# Dynamic Programming for American Option Pricing

Please note that this post relies on The Simple Introduction to Dynamic Programming.

## The Optimal Exercise Problem

Consider the continuous-time American option pricing problem,

\[V_t = \sup_{t^*\in\mathcal{T}}E_t^Q\bigl[\beta^{t^*-t} H(S_{t^*})\bigr].\]Here, $V_t$ is the current price of an American option, written on an underlying $S_t$ with payoff $H(S_t)$.

The $\beta^{ t^* -t }$ is the prevailing discount factor from the future exercise time, $t^*$, to the current time, $t$, and $\mathcal{T}$ is the set of all admissable stopping times on $[t,T]$, with $T$ the maturity of the option.

The difference between this equation and the standard risk-neutral pricing equation for European options is the presence of the supremum. It indicates that the price of the American option is determined by $t ^ { * }$, the exercise time that maximizes the present value of the option, known as the *optimal exercise time*.

Thus, this pricing equation can be considered as an *optimal decision making problem:* “Given that at each moment we can decide to either exercise or not exercise the option, what is the optimal decision policy?”

Since exercising the option terminates the sequence, this is the same as finding the optimal exercise time.

## Stochastic Optimal Control

We again consider a discrete-time grid, with a finite time-horizon corresponding to the maturity of the option, such that $t\in{0, 1, \dots, N}$. The points on this grid represent the times when we need choose whether to exercise the option or not.

It is important to note that because we are only considering a finite number of exercise times, we are actually valuing a *Bermudan* option. As we increase the resolution of our grid, the price will approach that of an American option.

We let our state space be the states of the underlying, such that $x_t := S_t$. In our introduction to dynamic programming, we had the constraint that the next state must be a deterministic function of the current state and the action taken in the current state, i.e., $x_{t+1} = T(x_t, a_t)$. This no longer true: $S_t$ is a stochastic process. As such, $x_{t+1}=T(x_t, a_t, X_{t+1})$ where $X_{t+1}$ is a random variable at $t$. In the classical Black-Scholes-Merton environment, $X_{t+1}$ would be lognormally distributed.
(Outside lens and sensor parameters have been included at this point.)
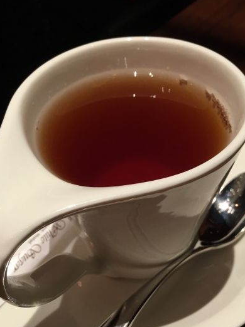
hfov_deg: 36.8
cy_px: 203
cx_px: 132
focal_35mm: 39
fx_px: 368
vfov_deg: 47.5
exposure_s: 1/33
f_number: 2.2
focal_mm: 4.15
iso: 100
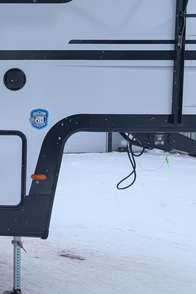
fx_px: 523
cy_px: 140
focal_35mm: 64
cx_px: -137
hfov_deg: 17.8
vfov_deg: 31.4
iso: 23
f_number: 1.68
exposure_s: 1/1110
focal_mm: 6.9
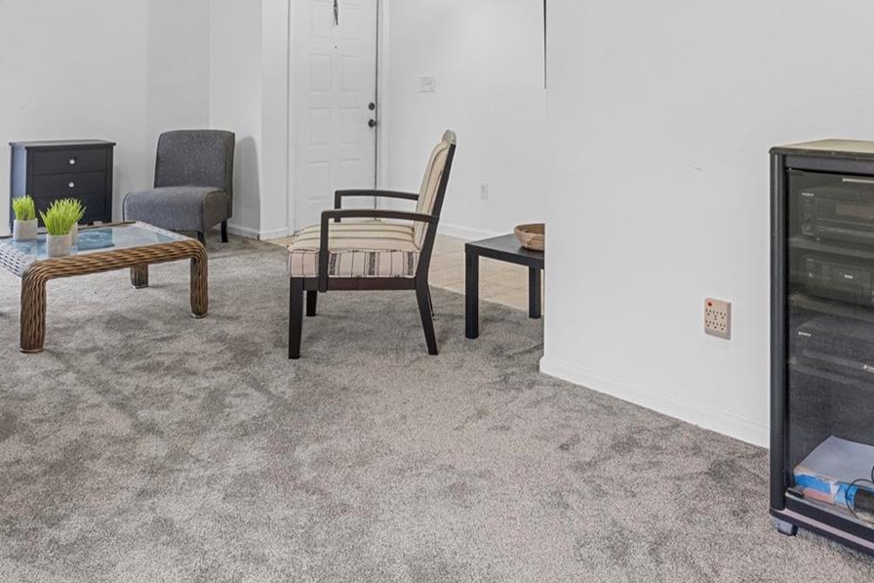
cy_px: 72
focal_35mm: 32
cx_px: 449
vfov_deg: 38.6
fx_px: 777
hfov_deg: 58.7
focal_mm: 14
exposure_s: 1/3
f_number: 8
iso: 500
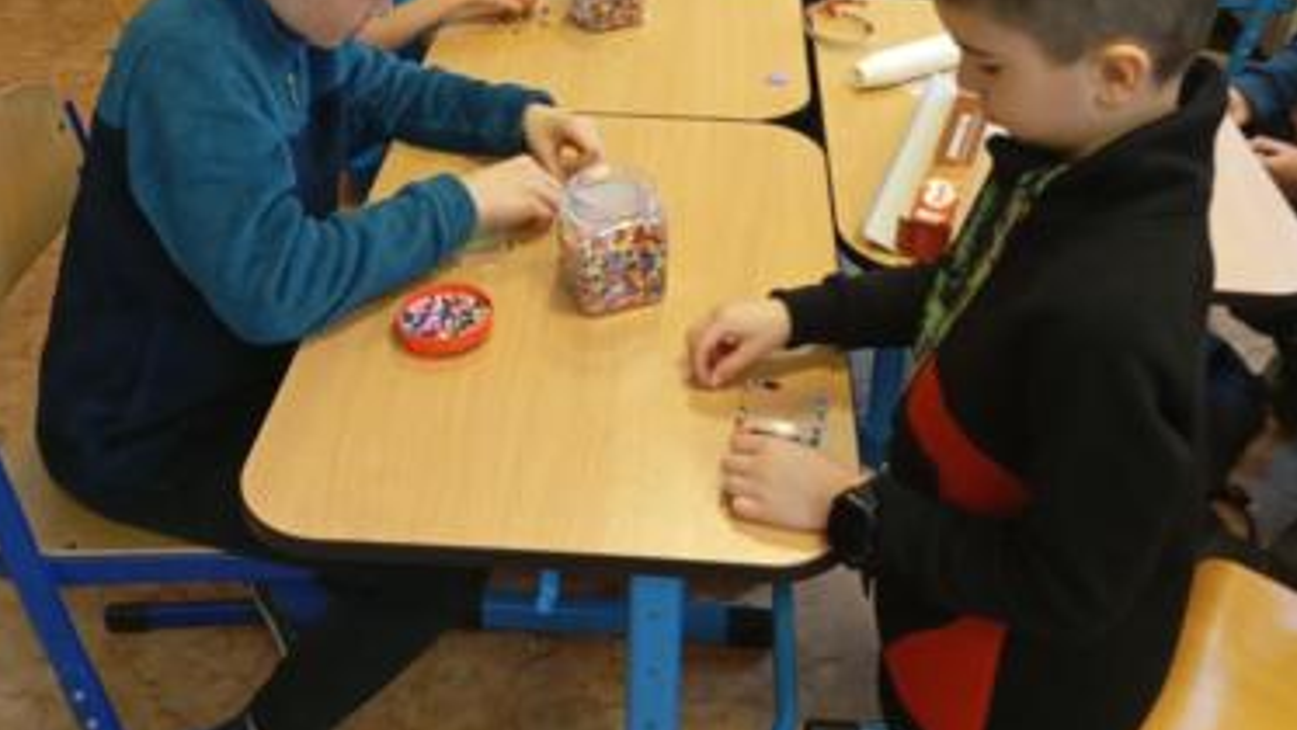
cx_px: 648
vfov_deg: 27.3
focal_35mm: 41
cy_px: -3
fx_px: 1410
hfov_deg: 49.4
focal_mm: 4.27
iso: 987
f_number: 1.8
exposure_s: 1/33.3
The optimal decision making problem becomes

\[V(x_t) = \max_{a_s\in D(x_s)}E^Q_t\biggl[\sum_{s=t}^N\beta^{s-t}F(x_s, a_s)\biggr].\]The conditional expectation is required because of the randomness in the state space: we can now only hope to find the policy that is optimal *in expectation*. This is a *stochastic control problem.*

## American Option Pricing

Following similar heuristics as in the deterministic case, we can arrive at the Bellman equation for stochastic control,

\[V(x_t) = \max_{a_t\in D(x_t)}\left\{F(x_t, a_t) + E^Q_t\bigl[\beta V(x_{t+1})\bigr] \right\}.\]In the case of American option pricing, the set $D(x_t)$ only has two elements. We can either exercise the option, which we denote $a_1$, or not, which we denote $a_2$.

If we exercise the option, we receive the payoff of the option immediately, that is $F(x_t, a_1) = H(x_t)$. However the future expectation becomes zero: after exercise, the option is worthless.

If we decide not to exercise the option, we receive no payoff right now, i.e., $F(x_t, a_2) = 0$. However, the future expectation will be non-zero.

Thus, the above equation becomes

\[V(x_t) = \max\bigl({H(x_t)}, E^Q_t\bigl[\beta V(x_{t+1})\bigr]\bigr).\]This is the *dynamic programming equation for American options*. It says that the value of an American option at the current time, is the maximum of its *intrinsic value* (the value of immediate exercise) and its *continuation value* (the value of holding the option beyond the current time, *conditional* on the current state).